Professora da escola municipal em frente, Joana conta que desde 2014 quer testar a planta no tratamento da filha. “Só que o óleo importado é caro demais, não dá pra mim.
Então, assim que eu soube que você estava fazendo, eu falei: ‘Agora vai’.”
Cenas como essa estão se
tornando cada vez mais comuns, com o aumento da oferta de óleos de
maconha feitos no Brasil de modo artesanal – e
clandestino. Produtores e pacientes relatam um número cada vez maior
de usuários. Alguns deles se organizam para produzir seus próprios óleos. “Todo
dia recebo e-mail de alguém querendo abrir associação ou ter autorização para
cultivo coletivo”, diz Emílio Figueiredo, advogado que desde 2015 trabalha para
regularizar essas iniciativas na Justiça.

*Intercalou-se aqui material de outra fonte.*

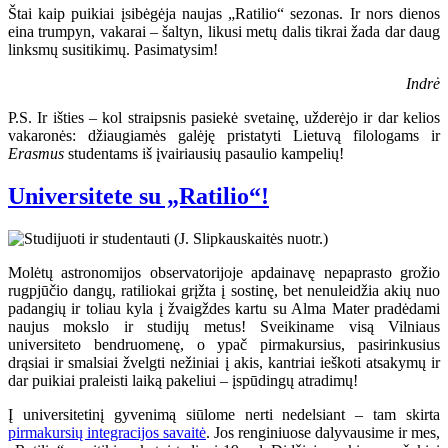
Štai kaip puikiai įsibėgėja naujas „Ratilio“ sezonas. Ir nors dienos
eina trumpyn, vakarai – šaltyn, likusi metų dalis tikrai žada dar daug
linksmų susitikimų. Pasimatysim!
Indrė
P.S. Ir išties – kol straipsnis pasiekė svetainę, užderėjo ir dar kelios
vakaronės: džiaugiamės galėję pristatyti Lietuvą filologams ir
Erasmus
studentams iš įvairiausių pasaulio kampelių!
Universitete su „Ratilio“!
Molėtų astronomijos observatorijoje apdainavę nepaprasto grožio
rugpjūčio dangų, ratiliokai grįžta į sostinę, bet nenuleidžia akių nuo
padangių ir toliau kyla į žvaigždes kartu su Alma Mater pradėdami
naujus mokslo ir studijų metus! Sveikiname visą Vilniaus
universiteto bendruomenę, o ypač pirmakursius, pasirinkusius
drąsiai ir smalsiai žvelgti nežiniai į akis, kantriai ieškoti atsakymų ir
dar puikiai praleisti laiką pakeliui – įspūdingų atradimų!
Į universitetinį gyvenimą siūlome nerti nedelsiant – tam skirta
pirmakursių integracijos savaitė
. Jos renginiuose dalyvausime ir mes,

Uma delas, a associação de pacientes
Abrace Esperança, em João Pessoa, ganhou uma liminar de uma juíza federal para
fornecer óleo para cerca de 400 pacientes. “Temos que fazer um contraponto aos
óleos importados”, diz Figueiredo, um dos líderes do Reforma, grupo de
advogados que defende a revisão das políticas de drogas no Brasil.
Hoje
em dia, os óleos importados são a
primeira opção para quem decide fazer o tratamento com Cannabis. E um dos maiores incentivos ao crescimento do
mercado clandestino é a dificuldade para obter esses produtos, que depende de
um processo burocrático e caro. Os produtos mais baratos custam 200 dólares
(cerca de 630 reais). Somando frete de cerca de 150 reais e impostos, o custo
mensal do tratamento não sai por menos de 1.000 reais. E pode chegar a 7.000
reais para pacientes adultos, que precisam de maiores quantidades.
Além
disso, a importação depende de autorização da Anvisa, concedida diretamente
pelo presidente da agência. “Muitos pacientes saem daqui com laudo, receita e
termo de responsabilidade assinado por mim, mas voltam na próxima consulta sem
ter começado o tratamento porque não conseguiram resolver tanta papelada”, diz
o neurologista de Recife Pedro Mello, que trata cerca de 80 pacientes
consumidores de óleo de maconha.
Fabricar
o óleo não é tão complexo. A Cannabis sativa pode ser cultivada em qualquer
região do país, até mesmo em apartamentos. E o método mais comum de preparação
do óleo está disponível em dezenas de tutoriais na internet. A matéria-prima –
flores da planta fêmea – é colocada de molho em álcool, que absorve
canabinoides como o THC e o CBD. Em seguida, a solução alcoólica esverdeada vai
para uma panela, com temperatura controlada. Aos poucos, o álcool evapora e
deixa no fundo uma pasta escura. Essa pasta é um óleo caseiro que, segundo os
pacientes, é capaz de controlar sintomas de diversas doenças, como epilepsia,
dores crônicas, Parkinson, esclerose múltipla e enjoos causados por
quimioterapia.
Estufa do Leonardo*, que atende cem pessoas em um espaço relativamente pequeno. TARSO ARAÚJO/AGÊNCIA PÚBLICA |
A lei de drogas
brasileira – a Lei 11.343, de 11 de outubro de 2006 – diz que a União pode
autorizar “o plantio, a cultura e a colheita dos vegetais referidos no caput
deste artigo, exclusivamente para fins medicinais ou científicos, em local e
prazo predeterminados, mediante fiscalização”. Entre eles, a Cannabis.
Como a lei não está
regulamentada, os pacientes e os produtores que os abastecem ficam em situação
delicada. Se fossem flagrados, Joana e Leonardo poderiam ser levados para a
delegacia. Ele responderia ao artigo 33, sobre tráfico de drogas, que prevê pena
de 5 a 15 anos de prisão. Além da cadeia, se fosse condenado, ele teria todos
os seus bens confiscados pelo Estado, inclusive casa e carro. A mãe da paciente
poderia ser enquadrada no mesmo artigo ou no 28, que trata dos usuários.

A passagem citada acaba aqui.